Judge Stays Prior Order |in D.C. Medicaid Case

     WASHINGTON (CN) — The District of Columbia need not approve all Medicaid applications pending past a 45-day limit because it would be too costly to taxpayers, a federal judge ruled in a decades-old case.
     Washington, D.C.’s handling of Medicaid cases — including those involving “much-needed benefits for children and low income adults” — has violated the Constitution and other statutes, according to the underlying 1993 federal lawsuit.
     U.S. District Judge Gladys Kessler found in 1996 that D.C. had violated provisions of the federal Medicaid statute, which the District agreed to remedy in a 1999 settlement.
     Years of appeals by the city led the plaintiffs — headed by Oscar Salazar — to ask for more than $1.2 million in attorneys’ fees for work performed from 2010 through 2012.
     Kessler made a series of specific reductions in 2014, typically 20 or 35 percent, but sliced the co-counsel fees down to 50 percent of what was requested.
     In 2015, the plaintiffs moved to enjoin D.C. from its methods of altering its Medicaid program to comply with the Affordable Care Act (ACA) of 2010, President Barack Obama’s signature healthcare law.
     Kessler granted the plaintiffs’ motion to permanently modify the settlement on April 4 of this year, finding that the issues “have affected thousands of Medicaid beneficiaries and have deprived many District residents of necessary medical care to which they are entitled.”
     The judge thus ordered D.C. to provisionally approve all Medicaid applications pending over 45 days — the amount required by law to make a final determination.
     But, on Tuesday, Kessler granted the District’s motion to stay her April 4 order.
     “The District has in fact raised serious issues about the difficulties that would flow from extensive and unintended effects of the court’s order,” Kessler wrote. “In the District’s view, the court’s order of April 4, 2016, will cause great confusion among Medicaid beneficiaries and will divert much needed resources from the District’s ongoing efforts to comply with the Affordable Care Act.”
     The judge noted D.C. Medicaid Director and Department of Health Care Finance Senior Deputy Claudia Schlosberg’s claim that the court’s order would require reprogramming of multiple systems and development of new beneficiary notices, among other vast changes.
     “There is no question that the resources which will be necessary to implement the changes required by the April 4, 2016 order must be diverted from other critical ACA projects on which employees have been and are now working,” Kessler wrote.
     The judge later added, “Clearly, it is not in anyone’s interest for the District to fail to continue the ACA compliance tasks.”
     “Finally, if the District’s appeal is successful, it will then have to go through a lengthy and expensive process to reverse what was required by the April 4, 2016 order,” the ruling states.
     The public interest in granting the stay is “very substantial,” according to the ruling.
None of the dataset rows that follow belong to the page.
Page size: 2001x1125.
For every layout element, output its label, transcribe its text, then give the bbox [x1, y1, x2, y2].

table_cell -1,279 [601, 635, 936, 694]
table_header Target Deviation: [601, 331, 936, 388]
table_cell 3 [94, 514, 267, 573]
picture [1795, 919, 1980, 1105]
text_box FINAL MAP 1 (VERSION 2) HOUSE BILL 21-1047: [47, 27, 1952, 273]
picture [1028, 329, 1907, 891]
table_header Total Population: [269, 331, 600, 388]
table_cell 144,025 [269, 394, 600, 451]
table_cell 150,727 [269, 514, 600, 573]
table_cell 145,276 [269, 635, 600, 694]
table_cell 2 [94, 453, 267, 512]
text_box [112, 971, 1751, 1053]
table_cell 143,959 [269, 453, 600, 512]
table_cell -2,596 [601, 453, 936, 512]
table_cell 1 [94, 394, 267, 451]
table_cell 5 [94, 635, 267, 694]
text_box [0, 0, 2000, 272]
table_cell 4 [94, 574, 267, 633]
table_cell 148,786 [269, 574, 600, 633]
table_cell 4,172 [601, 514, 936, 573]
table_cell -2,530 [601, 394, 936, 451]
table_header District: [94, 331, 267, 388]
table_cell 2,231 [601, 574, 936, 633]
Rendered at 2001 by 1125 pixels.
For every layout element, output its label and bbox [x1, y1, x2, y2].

     “The District estimates that it will cost approximately $20,261,624 in local dollars, plus $79,423,169 in federal dollars to comply with the April 4, 2016, order,” Kessler wrote. “Those figures do not include the effect of the 90-day grace period. Even if the District’s appeal is successful, it will still be unable to recover those costs from plaintiffs, providers, or beneficiaries. In other words, the burden of replacing those funds will be on the shoulders of the D.C. taxpayers. Obviously, that result would not be in the public interest.”
     One of the plaintiffs’ attorneys, Kathleen Millian with D.C.-based Terris, Pravlik & Millian, said, “We are disappointed that there will be no immediate relief for D.C. Medicaid applicants who wait over 45 days for a decision on their applications and for those D.C. Medicaid recipients who lose Medicaid coverage at renewal time without adequate and timely notice.”
     “However, we are hopeful that the relief will be reinstated after the District of Columbia’s appeal,” Millian added.
     D.C. Attorney General’s Office spokesman Robert Marus declined to comment on the decision at this time, other than noting that the District is reviewing the judge’s ruling.